Cambio di mansione per il vigile che a fine 2018 aveva segnalato all’autorità giudiziaria il comportamento illecito di un tecnico comunale. La matricola numero 64 infatti non fa più parte della sezione di polizia giudiziaria della municipale e in consiglio comunale è scoppiata la bufera. La denuncia è arrivata dall’Ugl Polizia locale Marche con una segnalazione del segretario regionale Vincenzo Marino. Secondo il sindacato, nel dicembre 2018 il vigile aveva denunciato alla Procura il comportamento illecito di un dipendente comunale che fu poi arrestato. Secondo lo stesso vigile tuttavia, dopo circa un anno l’intero settore investigativo che aveva condotto le indagini fu ridimensionato fino all’azzeramento degli incarichi assegnati. Ad oggi la matricola 64 risulta trasferita al servizio “attrezzature tecniche”, in particolare al Telelaser e, spiega l’Ugl nella nota «Vive in forte stato di stress psicologico determinato dall’azzeramento professionale, tanto da provare una sensazione di isolamento, sfiducia e inutilità». A chiedere spiegazioni al sindaco sono stati i capigruppo M5S, Daniela Diomedi, e Forza Italia, Daniele Berardinelli. «Per chi ci governa la legalità sembra essere  un inutile orpello e i controlli un fastidio- ha detto la Diomedi in una nota stampa-  lo smantellamento della sezione della Polizia Giudiziaria in seno al corpo consente di misurare, atto per atto,  la progressione scientifica di eliminare qualunque rischio per  i vertici, sia politici che amministrativi». 

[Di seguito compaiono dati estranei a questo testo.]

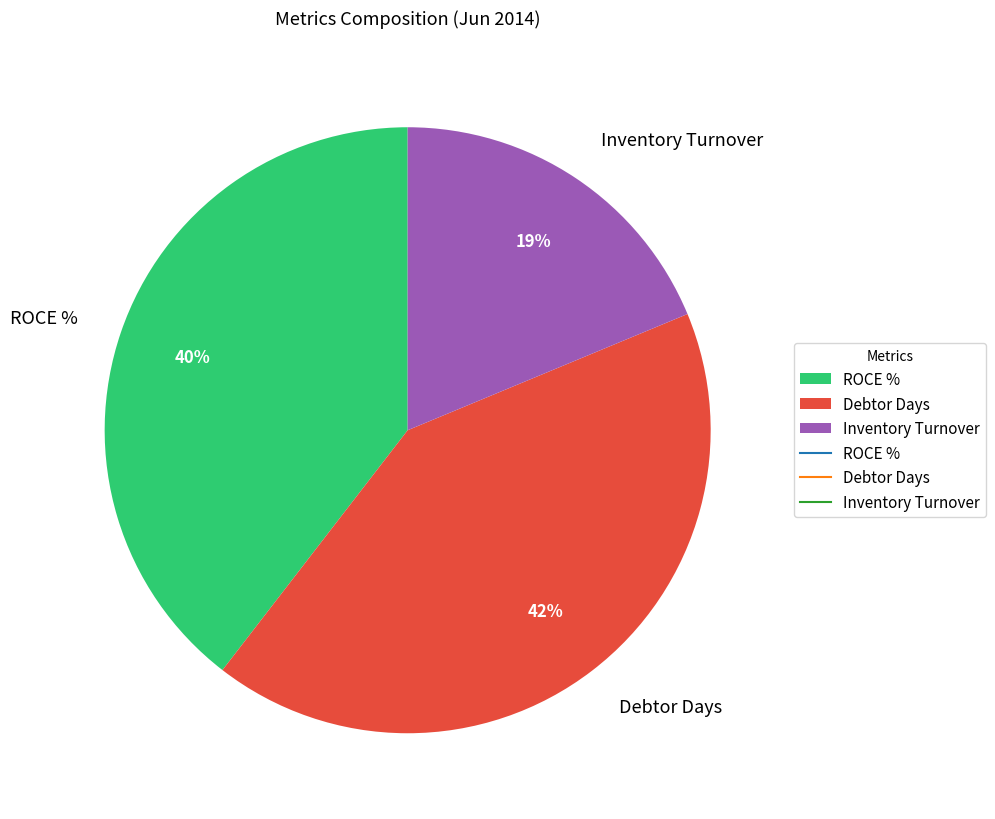

The ROCE % slice represents 49% of the pie. True or false?

False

«Nessuna imposizione, lo ha chiesto lui»

«Nessun trasferimento è stato messo in atto, è stata la stessa matricola 64 qualche tempo fa a richiedere al comando di essere provvisoriamente utilizzato per servizi di polizia locale, perché a suo dire non aveva più incarichi da svolgere nella sezione di polizia giudiziaria- ha risposto la Mancinelli- bisogna chiarire anche che quella sezione riceve pratiche da seguire non dal comando di polizia locale, ma direttamente ed esclusivamente dalla Procura della Repubblica senza che il comando ne abbia alcuna notizia». Per il sindaco, dunque: «Il comando e l’amministrazione non potevano essere a conoscenza della segnalazione del 2018, proprio perché quello tra la Procura e la Pg è, e deve essere, un rapporto esclusivo». 

«Negata la realtà dei fatti»

Dura la replica di Berardinelli: «Il sindaco ha cercato di negare la realtà dei fatti, addirittura svilendo l'attività degli agenti relegata a mera esecuzione delle direttive della Procura, mentre in realtà molte iniziative erano chiaramente prese all'interno degli uffici comunali- ha detto il capogruppo FI- Quello che politicamente è sconvolgente, è che invece di essere premiati per l'ottimo lavoro svolto a favore della collettività che ha portato allo scoperto la corruzione all'interno del Comune di Ancona e tanti altri reati, come ad esempio reti di prostituzione, l'agente in questione, ma anche i suoi colleghi, siano stati osteggiati in ogni modo dalla Giunta Mancinelli».